Selected passage -
┄┄┄┄┄┄
On Wed, 17 Mar 2010 15:53:50 +1100, Nick Piggin <npiggin@suse.de> wrote:
> Where are the unrelated processes waiting? Can you get a sample of
> several backtraces?  (/proc/<pid>/stack should do it)
> 
I wish. One of the incredibly frustrating characteristics of this issue is the
difficulty in measuring it. By the time processes begin blocking, it's already
far too late to open a terminal and cat to a file. By the time the terminal has
opened, tens of seconds have passed and things have started to return to normal.

> 
> > Moreover, the hit on unrelated processes is so bad
> > that I would almost suspect that swap I/O is being serialized by fsync() as
> > well, despite being on a separate swap partition beyond the control of the
> > filesystem.
> 
> It shouldn't be, until it reaches the bio layer. If it is on the same
> block device, it will still fight for access. It could also be blocking
> on dirty data thresholds, or page reclaim though -- writeback and
> reclaim could easily be getting slowed down by the fsync activity.
> 
Hmm, this sounds interesting. Is there a way to monitor writeback throughput.

> Swapping tends to cause fairly nasty disk access patterns, combined with
> fsync it could be pretty unavoidable.
┄┄┄┄┄┄
Material provided -
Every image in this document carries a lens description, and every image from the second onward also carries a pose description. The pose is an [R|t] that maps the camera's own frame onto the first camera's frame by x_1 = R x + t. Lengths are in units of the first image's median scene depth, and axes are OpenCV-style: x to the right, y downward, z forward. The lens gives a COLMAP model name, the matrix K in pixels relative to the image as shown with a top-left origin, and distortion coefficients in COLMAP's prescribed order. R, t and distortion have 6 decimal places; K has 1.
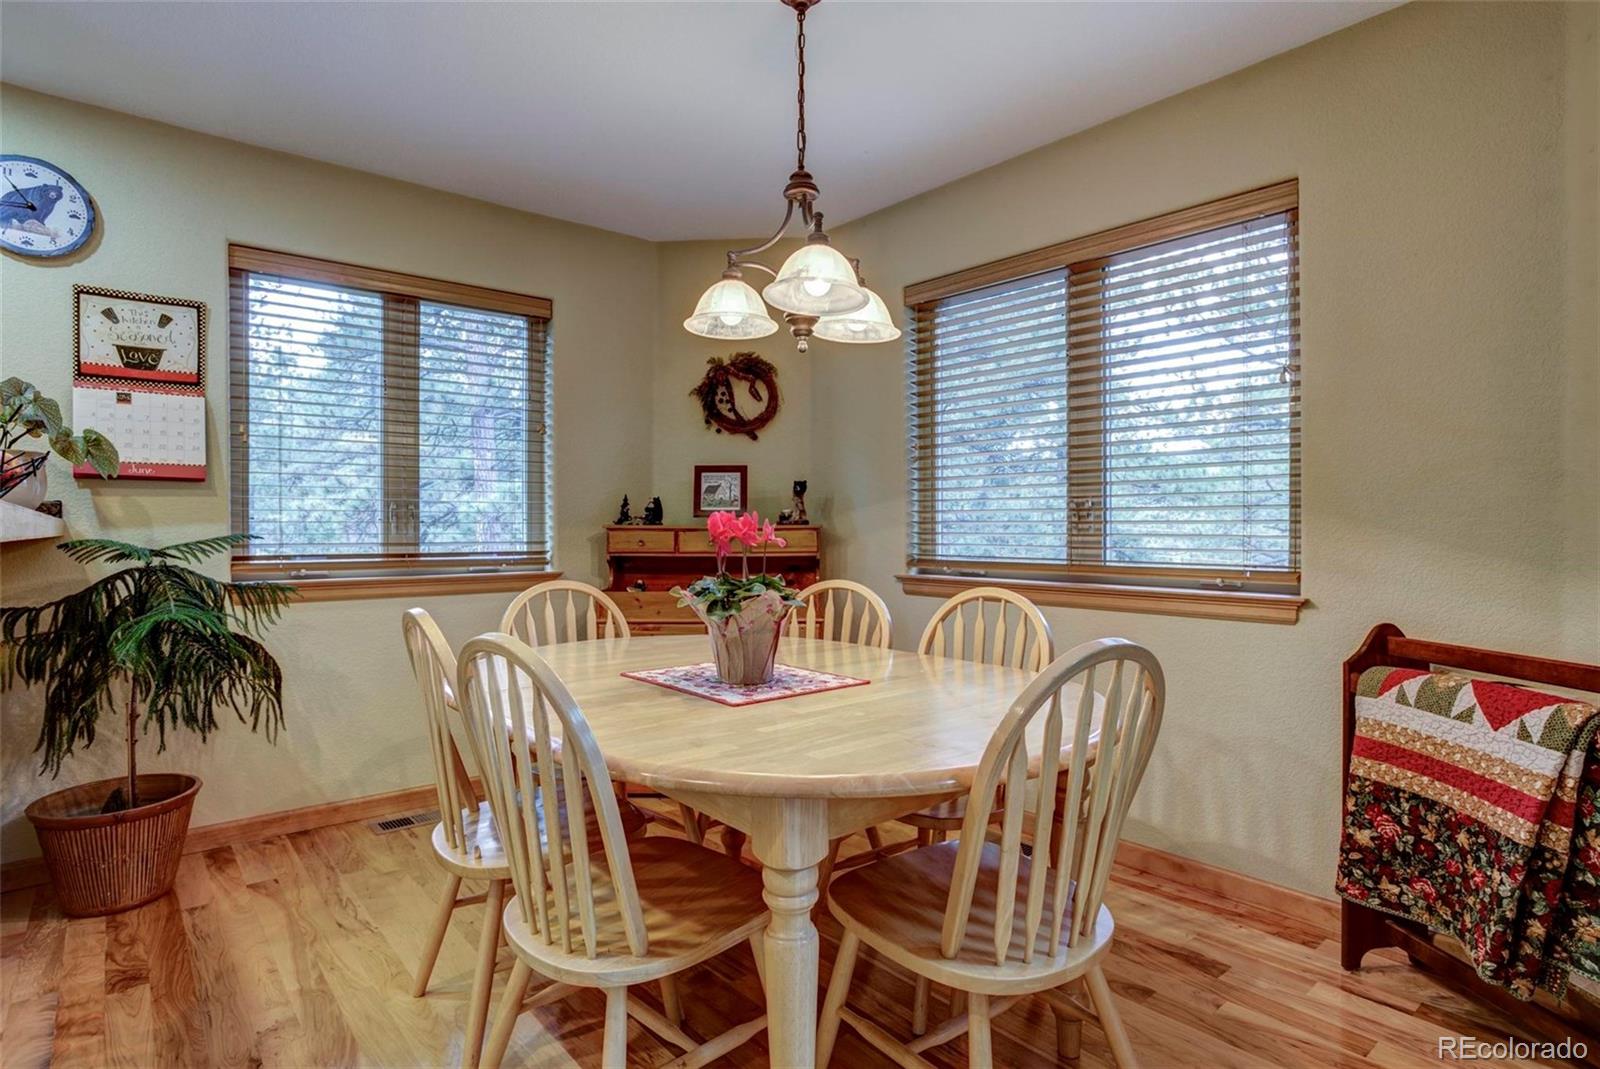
┄┄┄┄┄┄
Your tasks -
**A)** In the email exchange about fsync, restate the part starting at "On Wed, 17 Mar" and ending at "should do it)", putting "stack traces" in place of "backtraces".
**B)** Say whether each statement agrees with the email exchange about fsync, answering yes or no and quoting the words that decide it:
(i) By the time a terminal opens, tens of seconds have gone by.
(ii) The reply says fsync should serialize swap I/O before it reaches the bio layer.
(iii) The poster asks how to monitor writeback throughput.

Solutions per task -
**A)**
On Wed, 17 Mar 2010 15:53:50 +1100, Nick Piggin <npiggin@suse.de> wrote:
> Where are the unrelated processes waiting? Can you get a sample of
> several stack traces?  (/proc/<pid>/stack should do it)

**B)**
(i) Yes: "By the time the terminal has opened, tens of seconds have passed"
(ii) No: "It shouldn't be, until it reaches the bio layer."
(iii) Yes: "Is there a way to monitor writeback throughput."